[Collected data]
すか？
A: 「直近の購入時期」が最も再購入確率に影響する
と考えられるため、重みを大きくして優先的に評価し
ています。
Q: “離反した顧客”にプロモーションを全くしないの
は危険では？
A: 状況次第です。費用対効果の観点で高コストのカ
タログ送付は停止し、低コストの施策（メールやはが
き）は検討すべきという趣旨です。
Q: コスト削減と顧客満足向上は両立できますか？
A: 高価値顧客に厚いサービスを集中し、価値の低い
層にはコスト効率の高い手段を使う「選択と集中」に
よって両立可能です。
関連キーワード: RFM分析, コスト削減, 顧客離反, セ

→ Problem details:
What's wanted here is every record, retyped exactly as shown above.

→ Output for this task:
すか？
A: 「直近の購入時期」が最も再購入確率に影響する
と考えられるため、重みを大きくして優先的に評価し
ています。
Q: “離反した顧客”にプロモーションを全くしないの
は危険では？
A: 状況次第です。費用対効果の観点で高コストのカ
タログ送付は停止し、低コストの施策（メールやはが
き）は検討すべきという趣旨です。
Q: コスト削減と顧客満足向上は両立できますか？
A: 高価値顧客に厚いサービスを集中し、価値の低い
層にはコスト効率の高い手段を使う「選択と集中」に
よって両立可能です。
関連キーワード: RFM分析, コスト削減, 顧客離反, セ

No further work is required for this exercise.